4) L’élargissement de la lutte des jeunes issus de l’immigration.

L’initiative de la marche de 83 s’inscrivait dans un conflit qui concernait au premier chef une partie de la population de France. Certes, les valeurs pour lesquelles les marcheurs se sont mobilisés étaient universelles et à ce titre l’initiative concernait bien d’autres segments de la population de France, et l’image même de la France. L’explicitation de ces valeurs pour qu’elles soient plus largement répandues et produisent des résultats politiques intéressant toute la société française, était nécessaire mais problématique.

Paradoxalement, la crise du dit « mouvement beur » allait faciliter cette diffusion de la thématique de l’égalité et de l’antiracisme auprès d’autres composantes de la population française susceptibles de s’y reconnaître et d’y adhérer.
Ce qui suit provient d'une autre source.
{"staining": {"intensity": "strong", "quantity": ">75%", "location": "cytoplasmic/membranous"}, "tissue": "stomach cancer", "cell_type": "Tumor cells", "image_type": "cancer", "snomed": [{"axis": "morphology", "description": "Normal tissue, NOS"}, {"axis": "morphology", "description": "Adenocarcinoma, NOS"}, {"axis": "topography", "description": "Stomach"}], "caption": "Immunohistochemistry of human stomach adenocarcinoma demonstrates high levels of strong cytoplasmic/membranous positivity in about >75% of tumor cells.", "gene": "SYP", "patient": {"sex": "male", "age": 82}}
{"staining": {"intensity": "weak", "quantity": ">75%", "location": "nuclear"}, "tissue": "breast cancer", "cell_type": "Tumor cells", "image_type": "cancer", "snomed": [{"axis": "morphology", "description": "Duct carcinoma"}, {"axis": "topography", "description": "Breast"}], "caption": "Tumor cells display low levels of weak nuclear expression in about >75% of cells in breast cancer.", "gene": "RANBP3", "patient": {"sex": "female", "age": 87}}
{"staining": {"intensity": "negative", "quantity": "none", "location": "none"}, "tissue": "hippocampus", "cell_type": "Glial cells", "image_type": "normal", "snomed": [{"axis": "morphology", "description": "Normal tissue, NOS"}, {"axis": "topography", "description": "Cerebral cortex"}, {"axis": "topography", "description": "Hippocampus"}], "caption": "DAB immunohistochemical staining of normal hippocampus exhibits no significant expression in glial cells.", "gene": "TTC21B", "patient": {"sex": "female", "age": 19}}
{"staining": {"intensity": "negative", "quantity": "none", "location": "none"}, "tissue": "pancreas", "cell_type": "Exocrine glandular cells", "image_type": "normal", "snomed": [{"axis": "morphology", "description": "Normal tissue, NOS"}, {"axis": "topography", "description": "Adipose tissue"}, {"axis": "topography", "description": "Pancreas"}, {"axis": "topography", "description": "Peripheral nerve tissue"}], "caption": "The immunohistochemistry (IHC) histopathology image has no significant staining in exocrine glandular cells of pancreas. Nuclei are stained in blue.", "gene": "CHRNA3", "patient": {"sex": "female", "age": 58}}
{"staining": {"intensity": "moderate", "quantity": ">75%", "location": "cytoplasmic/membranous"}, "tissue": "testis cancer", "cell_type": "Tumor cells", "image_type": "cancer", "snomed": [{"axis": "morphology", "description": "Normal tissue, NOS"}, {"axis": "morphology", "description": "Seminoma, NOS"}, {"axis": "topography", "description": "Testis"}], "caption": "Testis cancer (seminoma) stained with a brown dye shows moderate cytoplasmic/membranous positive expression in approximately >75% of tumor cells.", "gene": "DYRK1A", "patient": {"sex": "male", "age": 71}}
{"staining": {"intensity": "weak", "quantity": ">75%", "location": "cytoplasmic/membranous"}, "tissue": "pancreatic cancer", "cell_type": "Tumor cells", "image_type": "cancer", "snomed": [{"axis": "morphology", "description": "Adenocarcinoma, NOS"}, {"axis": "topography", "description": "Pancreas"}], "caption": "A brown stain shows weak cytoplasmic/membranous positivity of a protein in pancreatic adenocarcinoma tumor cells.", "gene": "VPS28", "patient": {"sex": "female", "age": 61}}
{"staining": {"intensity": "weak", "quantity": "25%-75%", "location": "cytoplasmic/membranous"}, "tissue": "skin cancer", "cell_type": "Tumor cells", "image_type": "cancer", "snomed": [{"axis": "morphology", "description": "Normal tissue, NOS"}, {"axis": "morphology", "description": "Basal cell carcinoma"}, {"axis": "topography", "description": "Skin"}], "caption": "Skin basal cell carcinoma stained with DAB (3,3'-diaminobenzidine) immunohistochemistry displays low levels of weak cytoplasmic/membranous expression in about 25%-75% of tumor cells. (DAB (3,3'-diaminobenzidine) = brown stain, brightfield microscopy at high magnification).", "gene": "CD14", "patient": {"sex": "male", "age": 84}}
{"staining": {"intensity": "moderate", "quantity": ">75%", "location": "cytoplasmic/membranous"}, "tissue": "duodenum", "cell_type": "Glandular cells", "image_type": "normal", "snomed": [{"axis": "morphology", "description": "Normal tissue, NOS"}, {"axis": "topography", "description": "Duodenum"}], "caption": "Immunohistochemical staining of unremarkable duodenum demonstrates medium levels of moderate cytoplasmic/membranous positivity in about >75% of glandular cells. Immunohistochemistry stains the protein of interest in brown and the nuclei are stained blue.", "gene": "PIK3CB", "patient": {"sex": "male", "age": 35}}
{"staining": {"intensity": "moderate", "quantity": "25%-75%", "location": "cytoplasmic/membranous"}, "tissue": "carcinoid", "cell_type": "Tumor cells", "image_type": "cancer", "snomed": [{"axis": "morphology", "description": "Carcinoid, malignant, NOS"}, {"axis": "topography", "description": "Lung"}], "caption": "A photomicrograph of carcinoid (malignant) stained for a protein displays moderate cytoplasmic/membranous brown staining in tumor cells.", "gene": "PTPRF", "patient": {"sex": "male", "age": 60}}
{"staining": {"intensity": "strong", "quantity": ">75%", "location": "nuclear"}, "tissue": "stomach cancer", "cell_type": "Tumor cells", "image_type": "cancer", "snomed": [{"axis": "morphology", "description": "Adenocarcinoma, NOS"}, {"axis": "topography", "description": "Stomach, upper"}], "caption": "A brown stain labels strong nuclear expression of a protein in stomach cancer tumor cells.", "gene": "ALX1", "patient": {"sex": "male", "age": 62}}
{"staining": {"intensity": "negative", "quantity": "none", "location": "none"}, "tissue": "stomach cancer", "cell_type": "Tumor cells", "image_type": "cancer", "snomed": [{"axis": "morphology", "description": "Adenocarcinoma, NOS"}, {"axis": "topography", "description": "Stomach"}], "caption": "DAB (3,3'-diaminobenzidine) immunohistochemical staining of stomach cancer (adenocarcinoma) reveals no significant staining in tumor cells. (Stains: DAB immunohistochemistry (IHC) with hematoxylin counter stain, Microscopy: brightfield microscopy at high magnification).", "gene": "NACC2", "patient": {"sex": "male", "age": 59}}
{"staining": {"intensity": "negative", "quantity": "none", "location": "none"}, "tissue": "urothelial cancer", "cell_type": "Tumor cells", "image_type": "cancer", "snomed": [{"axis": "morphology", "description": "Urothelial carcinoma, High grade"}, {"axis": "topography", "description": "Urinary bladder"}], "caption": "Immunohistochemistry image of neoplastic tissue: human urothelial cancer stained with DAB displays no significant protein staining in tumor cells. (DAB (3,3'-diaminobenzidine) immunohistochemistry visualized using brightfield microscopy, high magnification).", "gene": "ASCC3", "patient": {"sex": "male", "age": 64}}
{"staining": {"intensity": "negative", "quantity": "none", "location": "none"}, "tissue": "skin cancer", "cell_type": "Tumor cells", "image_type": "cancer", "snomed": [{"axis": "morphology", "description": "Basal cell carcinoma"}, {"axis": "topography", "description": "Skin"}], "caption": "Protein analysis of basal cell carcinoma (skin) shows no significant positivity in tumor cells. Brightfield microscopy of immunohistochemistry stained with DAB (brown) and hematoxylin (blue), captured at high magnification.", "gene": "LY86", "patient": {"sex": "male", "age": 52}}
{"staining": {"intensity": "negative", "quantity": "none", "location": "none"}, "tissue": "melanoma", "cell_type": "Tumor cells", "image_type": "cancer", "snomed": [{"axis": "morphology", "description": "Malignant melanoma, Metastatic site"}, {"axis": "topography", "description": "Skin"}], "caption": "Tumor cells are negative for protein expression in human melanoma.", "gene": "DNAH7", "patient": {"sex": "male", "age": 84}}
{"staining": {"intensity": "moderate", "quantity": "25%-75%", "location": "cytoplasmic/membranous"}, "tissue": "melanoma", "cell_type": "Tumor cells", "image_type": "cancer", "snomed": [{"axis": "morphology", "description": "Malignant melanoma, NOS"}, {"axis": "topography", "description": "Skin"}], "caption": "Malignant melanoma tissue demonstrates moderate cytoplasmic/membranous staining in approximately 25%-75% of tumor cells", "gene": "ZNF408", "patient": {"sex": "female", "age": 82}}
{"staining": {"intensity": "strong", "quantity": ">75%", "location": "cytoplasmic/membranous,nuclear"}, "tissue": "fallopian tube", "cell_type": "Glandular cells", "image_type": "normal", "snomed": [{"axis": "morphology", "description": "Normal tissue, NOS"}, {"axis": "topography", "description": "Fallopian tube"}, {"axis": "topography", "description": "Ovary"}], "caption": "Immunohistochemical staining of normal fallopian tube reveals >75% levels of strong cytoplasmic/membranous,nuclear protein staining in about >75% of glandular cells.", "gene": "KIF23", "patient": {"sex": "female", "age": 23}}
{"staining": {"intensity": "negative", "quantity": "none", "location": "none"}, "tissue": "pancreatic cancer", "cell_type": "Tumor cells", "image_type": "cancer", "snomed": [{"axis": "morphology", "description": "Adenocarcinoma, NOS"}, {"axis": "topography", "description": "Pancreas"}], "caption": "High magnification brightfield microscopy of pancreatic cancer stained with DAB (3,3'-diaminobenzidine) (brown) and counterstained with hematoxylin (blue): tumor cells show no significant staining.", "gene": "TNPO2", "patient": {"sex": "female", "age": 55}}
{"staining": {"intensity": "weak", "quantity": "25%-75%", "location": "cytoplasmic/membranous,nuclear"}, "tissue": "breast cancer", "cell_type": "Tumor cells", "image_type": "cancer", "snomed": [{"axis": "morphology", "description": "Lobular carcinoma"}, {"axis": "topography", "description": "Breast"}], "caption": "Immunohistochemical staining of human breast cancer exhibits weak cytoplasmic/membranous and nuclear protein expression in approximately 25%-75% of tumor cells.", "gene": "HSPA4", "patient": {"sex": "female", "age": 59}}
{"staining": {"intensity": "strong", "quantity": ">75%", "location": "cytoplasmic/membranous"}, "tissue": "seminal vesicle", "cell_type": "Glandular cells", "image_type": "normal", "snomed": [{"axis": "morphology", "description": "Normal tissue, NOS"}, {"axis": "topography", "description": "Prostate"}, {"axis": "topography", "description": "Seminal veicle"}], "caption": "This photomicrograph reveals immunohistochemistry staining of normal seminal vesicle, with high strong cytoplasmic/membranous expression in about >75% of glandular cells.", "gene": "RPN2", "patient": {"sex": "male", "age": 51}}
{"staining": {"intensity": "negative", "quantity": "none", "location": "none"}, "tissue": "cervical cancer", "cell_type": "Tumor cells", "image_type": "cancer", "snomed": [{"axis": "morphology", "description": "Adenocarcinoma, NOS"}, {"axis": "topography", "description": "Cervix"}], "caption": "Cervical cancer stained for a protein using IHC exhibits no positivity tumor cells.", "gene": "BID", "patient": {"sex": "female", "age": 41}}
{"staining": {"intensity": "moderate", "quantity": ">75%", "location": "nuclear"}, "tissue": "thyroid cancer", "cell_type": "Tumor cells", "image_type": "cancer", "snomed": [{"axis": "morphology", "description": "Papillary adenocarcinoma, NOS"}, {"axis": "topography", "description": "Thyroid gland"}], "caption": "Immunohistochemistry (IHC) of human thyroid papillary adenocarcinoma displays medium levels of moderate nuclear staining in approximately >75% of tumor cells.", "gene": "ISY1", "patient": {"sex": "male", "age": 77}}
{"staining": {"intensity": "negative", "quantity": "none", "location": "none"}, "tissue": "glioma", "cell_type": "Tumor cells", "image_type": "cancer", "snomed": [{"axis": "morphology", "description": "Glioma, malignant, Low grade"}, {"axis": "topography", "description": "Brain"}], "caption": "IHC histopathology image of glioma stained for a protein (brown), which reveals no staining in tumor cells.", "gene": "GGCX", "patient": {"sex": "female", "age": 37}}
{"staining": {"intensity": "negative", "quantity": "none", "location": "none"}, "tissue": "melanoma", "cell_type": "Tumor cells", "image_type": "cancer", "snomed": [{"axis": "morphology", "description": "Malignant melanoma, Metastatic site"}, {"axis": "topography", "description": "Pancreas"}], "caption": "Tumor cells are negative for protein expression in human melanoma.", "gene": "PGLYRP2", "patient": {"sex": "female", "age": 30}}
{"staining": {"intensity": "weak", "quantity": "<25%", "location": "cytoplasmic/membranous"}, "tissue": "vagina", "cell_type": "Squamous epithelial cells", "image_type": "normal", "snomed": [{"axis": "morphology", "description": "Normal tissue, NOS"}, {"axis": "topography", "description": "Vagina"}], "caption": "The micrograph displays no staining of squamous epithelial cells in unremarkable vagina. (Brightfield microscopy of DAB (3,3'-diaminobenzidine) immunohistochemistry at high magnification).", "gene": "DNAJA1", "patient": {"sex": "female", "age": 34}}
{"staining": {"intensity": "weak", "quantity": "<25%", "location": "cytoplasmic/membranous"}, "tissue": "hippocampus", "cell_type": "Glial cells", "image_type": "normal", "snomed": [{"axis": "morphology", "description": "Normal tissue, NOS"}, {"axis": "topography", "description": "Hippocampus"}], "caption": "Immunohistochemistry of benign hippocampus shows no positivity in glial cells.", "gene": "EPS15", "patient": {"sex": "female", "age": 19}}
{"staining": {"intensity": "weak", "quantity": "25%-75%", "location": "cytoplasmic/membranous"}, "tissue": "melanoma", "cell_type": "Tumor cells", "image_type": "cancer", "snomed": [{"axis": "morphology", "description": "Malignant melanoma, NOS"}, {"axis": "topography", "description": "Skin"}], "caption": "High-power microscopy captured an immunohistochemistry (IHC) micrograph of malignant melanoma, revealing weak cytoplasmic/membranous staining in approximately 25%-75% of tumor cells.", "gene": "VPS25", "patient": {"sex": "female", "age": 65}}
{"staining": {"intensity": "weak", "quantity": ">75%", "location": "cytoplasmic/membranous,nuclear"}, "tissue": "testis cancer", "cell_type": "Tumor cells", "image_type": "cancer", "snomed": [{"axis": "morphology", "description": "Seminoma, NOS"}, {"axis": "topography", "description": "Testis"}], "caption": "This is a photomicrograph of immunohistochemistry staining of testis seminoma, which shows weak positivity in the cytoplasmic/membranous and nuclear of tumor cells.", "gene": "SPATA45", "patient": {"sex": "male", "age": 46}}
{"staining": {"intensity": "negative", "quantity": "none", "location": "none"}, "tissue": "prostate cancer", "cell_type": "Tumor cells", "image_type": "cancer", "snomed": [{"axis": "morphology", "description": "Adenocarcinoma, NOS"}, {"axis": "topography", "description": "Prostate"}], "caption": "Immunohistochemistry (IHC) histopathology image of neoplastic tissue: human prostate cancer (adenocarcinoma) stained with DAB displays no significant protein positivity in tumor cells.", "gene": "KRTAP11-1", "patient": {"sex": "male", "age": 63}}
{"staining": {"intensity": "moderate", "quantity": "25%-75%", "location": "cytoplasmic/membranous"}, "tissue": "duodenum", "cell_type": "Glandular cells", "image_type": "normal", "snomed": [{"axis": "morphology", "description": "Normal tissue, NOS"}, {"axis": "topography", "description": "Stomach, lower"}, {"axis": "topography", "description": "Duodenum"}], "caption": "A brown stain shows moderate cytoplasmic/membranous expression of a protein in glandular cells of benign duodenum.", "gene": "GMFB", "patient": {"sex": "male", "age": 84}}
Il y avait là une suite logique à l’initiative des la « marche des beurs ». De fait, cette démarche fut aisément comprise par des militants provenant de divers horizons, peu mobilisés ou mobilisés très tardivement pour le succès de la marche de 1983.

Si Farida Belghoul, du Comité des jeunes issus de l’immigration de la région parisienne alors en pleine crise, est partante pour une nouvelle initiative en 1984, elle n’a pas réussi à réunir autour d’elle un groupe suffisamment significatif d’anciens marcheurs de 1983 et de ceux qui s’étaient mobilisés pour le succès de l’opération, comme par exemple le père Christian Delorme et le pasteur Jean Costil, et avec eux les réseaux  paroissiaux ou simplement chrétiens qu’ils avaient su stimuler en 1983. Delorme et Costil ont fait le choix de rester aux côtés de la majorité des anciens marcheurs qui, faute d’entente large entre eux, resteront en retrait de l’initiative «de Farida ».

Malgré ce handicap, Farida et le petit groupe favorable à une nouvelle initiative, réussirent à constituer une équipe et une coordination pour lancer Convergence 84. Y seront représentées des organisations déjà présentes comme soutiens dans la préparation de la manifestation du 3 décembre 1983, des militants sympathisants de la démarche du « mouvement beur », et de nouveaux apports presque absents de l’initiative précédente. C’est le cas, par exemple, des associations communautaires nationales (AMF, ATMF, UTIT, ATF, ATT[1] ). Des organisations «franco-immigrées» de solidarité et de défense des droits des étrangers, déjà présentes (MRAP, LDH)  dans la mobilisation de 1983, s’impliquèrent également.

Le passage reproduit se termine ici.